---------- Supplied data ----------

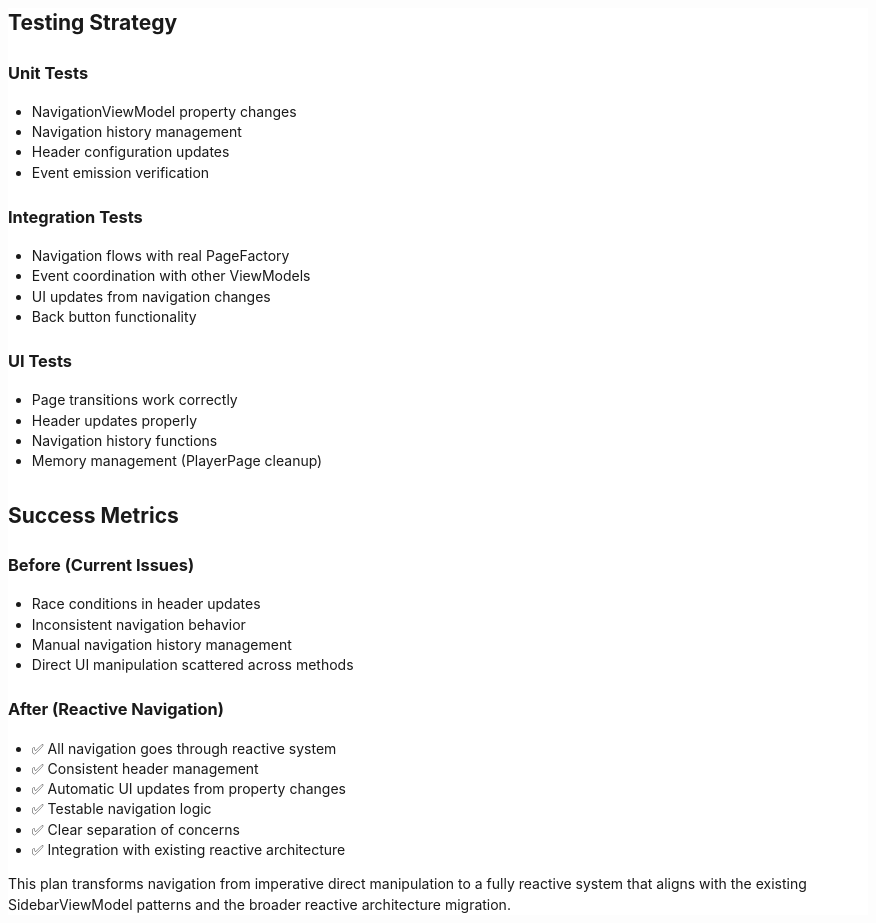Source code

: ## Testing Strategy

### Unit Tests
- NavigationViewModel property changes
- Navigation history management
- Header configuration updates
- Event emission verification

### Integration Tests  
- Navigation flows with real PageFactory
- Event coordination with other ViewModels
- UI updates from navigation changes
- Back button functionality

### UI Tests
- Page transitions work correctly
- Header updates properly
- Navigation history functions
- Memory management (PlayerPage cleanup)

## Success Metrics

### Before (Current Issues)
- Race conditions in header updates
- Inconsistent navigation behavior
- Manual navigation history management
- Direct UI manipulation scattered across methods

### After (Reactive Navigation)
- ✅ All navigation goes through reactive system
- ✅ Consistent header management
- ✅ Automatic UI updates from property changes  
- ✅ Testable navigation logic
- ✅ Clear separation of concerns
- ✅ Integration with existing reactive architecture

This plan transforms navigation from imperative direct manipulation to a fully reactive system that aligns with the existing SidebarViewModel patterns and the broader reactive architecture migration.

----------

Can you reproduce all the lines of the material word for word, leaving out the pictures?

### Solution below
Source code

: ## Testing Strategy

### Unit Tests
- NavigationViewModel property changes
- Navigation history management
- Header configuration updates
- Event emission verification

### Integration Tests  
- Navigation flows with real PageFactory
- Event coordination with other ViewModels
- UI updates from navigation changes
- Back button functionality

### UI Tests
- Page transitions work correctly
- Header updates properly
- Navigation history functions
- Memory management (PlayerPage cleanup)

## Success Metrics

### Before (Current Issues)
- Race conditions in header updates
- Inconsistent navigation behavior
- Manual navigation history management
- Direct UI manipulation scattered across methods

### After (Reactive Navigation)
- ✅ All navigation goes through reactive system
- ✅ Consistent header management
- ✅ Automatic UI updates from property changes  
- ✅ Testable navigation logic
- ✅ Clear separation of concerns
- ✅ Integration with existing reactive architecture

This plan transforms navigation from imperative direct manipulation to a fully reactive system that aligns with the existing SidebarViewModel patterns and the broader reactive architecture migration.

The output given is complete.